Collected data
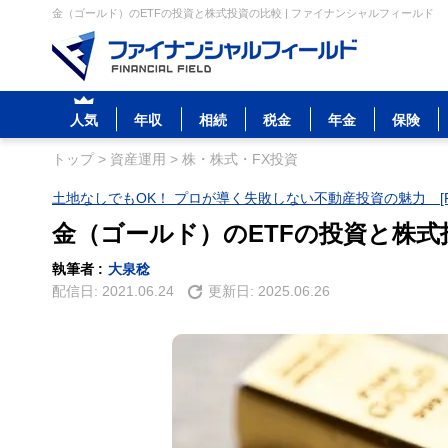
金（ゴールド）のETFの投資と株式投資の比較 | ファイナンシャルフィールド
人気
年収
相続
税金
年金
保険
トップ
>
資産運用
>
株・株式・FX投資
土地なしでもOK！ プロが導く失敗しない不動産投資の魅力 [P
金（ゴールド）のETFの投資と株式
執筆者 :
大泉稔
配信日:
2021.06.24
更新日:
2025.06.26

TASK REQUIREMENTS>
Each line above with the string "ゴールド" should be reported in full.

RESPONSE TO THE TASK>
金（ゴールド）のETFの投資と株式投資の比較 | ファイナンシャルフィールド
金（ゴールド）のETFの投資と株式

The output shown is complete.